Driving those changes, Belyaev postulated, was a collection of genes that conferred a propensity to tameness—a genotype that the foxes perhaps shared with any species that could be domesticated. Here on the fox farm, Kukekova and Trut are searching for precisely those genes today. Elsewhere, researchers are delving into the DNA of pigs, chickens, horses, and other domesticated species, looking to pinpoint the genetic differences that came to distinguish them from their ancestors. The research, accelerated by the recent advances in rapid genome sequencing, aims to answer a fundamental biological question: "How is it possible to make this huge transformation from wild animals into domestic animals?" says Leif Andersson, a professor of genome biology at Uppsala University, in Sweden. The answer has implications for understanding not just how we domesticated animals, but how we tamed the wild in ourselves as well.
The exercise of dominion over plants and animals is arguably the most consequential event in human history. Along with cultivated agriculture, the ability to raise and manage domesticated fauna—of which wolves were likely the first, but chickens, cattle, and other food species the most important—altered the human diet, paving the way for settlements and eventually nation-states to flourish. By putting humans in close contact with animals, domestication also created vectors for the diseases that shaped society.
Yet the process by which it all happened has remained stubbornly impenetrable. Animal bones and stone carvings can sometimes shed light on the when and where each species came to live side by side with humans. More difficult to untangle is the how. Did a few curious boar creep closer to human populations, feeding off their garbage and with each successive generation becoming a little more a part of our diet?

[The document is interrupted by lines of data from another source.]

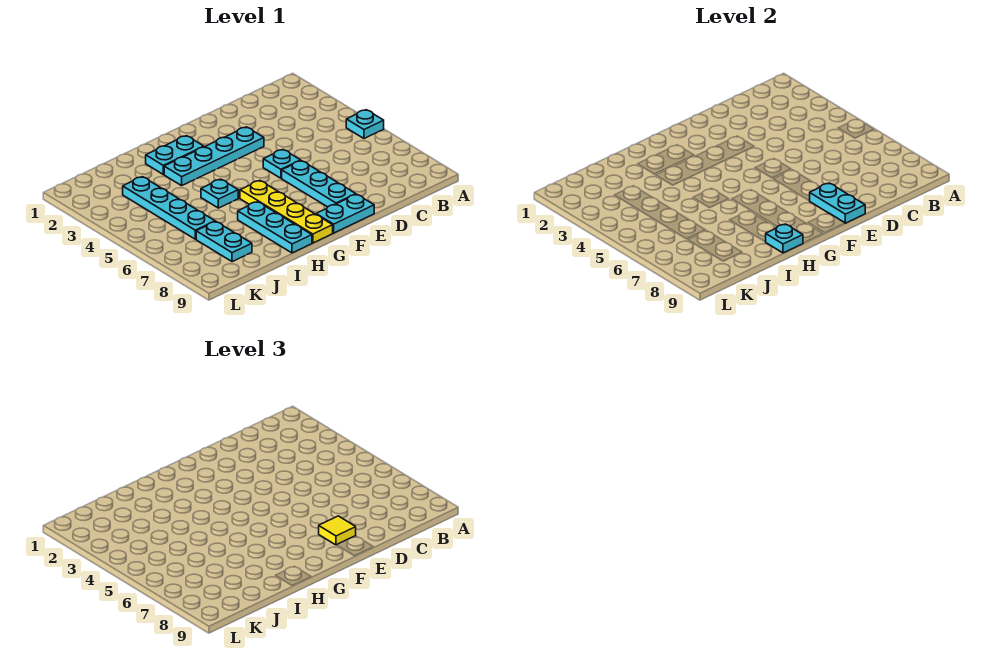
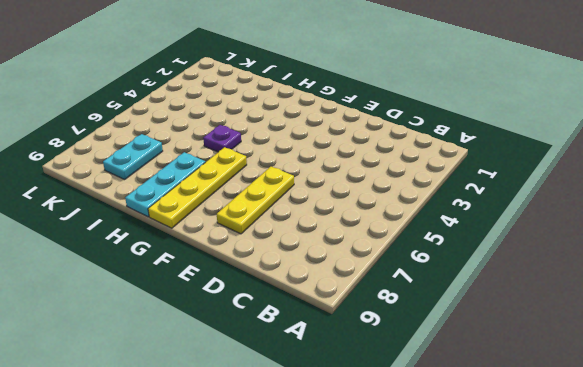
yellow 1x3 plate [217,167,294,234] -> cyan 1x3 plate [282,161,356,207]
purple 1x1 plate [203,125,241,152] -> cyan 1x1 plate [201,179,238,208]
none -> cyan 1x1 plate [346,110,384,138]
none -> cyan 1x4 plate [164,127,264,186]
none -> cyan 1x1 plate [263,150,301,178]

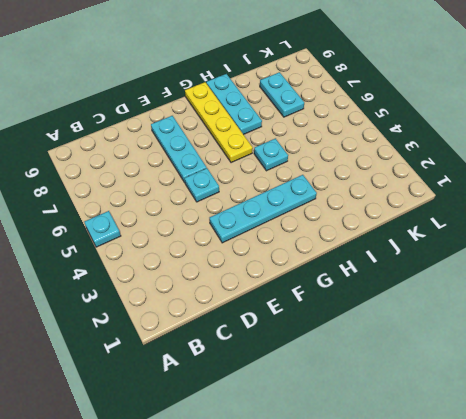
none -> cyan 1x2 plate [316,194,374,233]
none -> cyan 1x2 plate [146,136,204,174]
none -> cyan 1x4 plate [123,177,215,239]

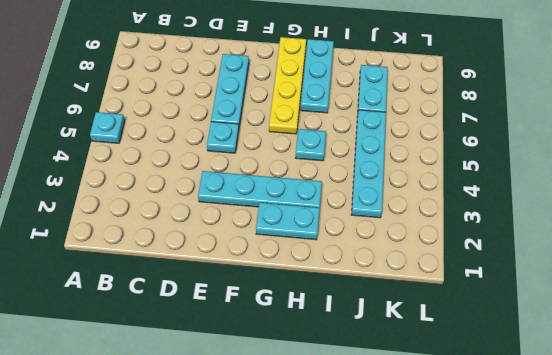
none -> cyan 1x2 plate [316,194,374,233]
none -> cyan 1x2 plate [810,183,865,223]
none -> cyan 1x1 plate [766,224,803,253]

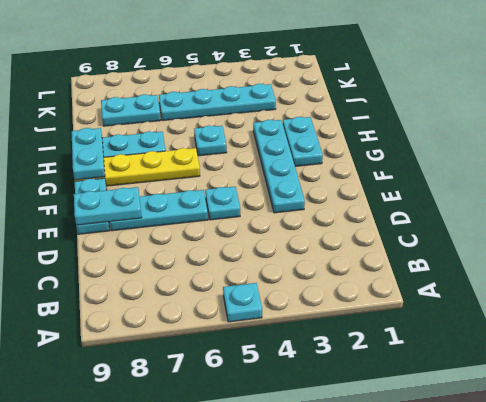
cyan 1x2 plate [72,128,105,180] -> cyan 1x1 plate [766,224,803,253]
none -> yellow 1x1 tile [319,516,356,545]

Did humans capture red jungle fowl, the ancestor of the modern chicken, straight from the wild—or did the fowl make the first approach? Out of 148 large mammal species on Earth, why have no more than 15 ever been domesticated? Why have we been able to tame and breed horses for thousands of years, but never their close relative the zebra, despite numerous attempts?
In fact, scientists have even struggled to define domestication precisely. We all know that individual animals can be trained to exist in close contact with humans. A tiger cub fed by hand, imprinting on its captors, may grow up to treat them like family. But that tiger's offspring, at birth, will be just as wild as its ancestors. Domestication, by contrast, is not a quality trained into an individual, but one bred into an entire population through generations of living in proximity to humans. Many if not most of the species' wild instincts have long since been lost. Domestication, in other words, is mostly in the genes.
Yet the borders between domesticated and wild are often fluid. A growing body of evidence shows that historically, domesticated animals likely played a large part in their own taming, habituating themselves to humans before we took an active role in the process. "My working hypothesis," says Greger Larson, an expert on genetics and domestication at Durham University in the United Kingdom, "is that with most of the early animals—dogs first, then pigs, sheep, and goats—there was probably a long period of time of unintentional management by humans." The word domestication "implies something top down, something that humans did intentionally," he says. "But the complex story is so much more interesting."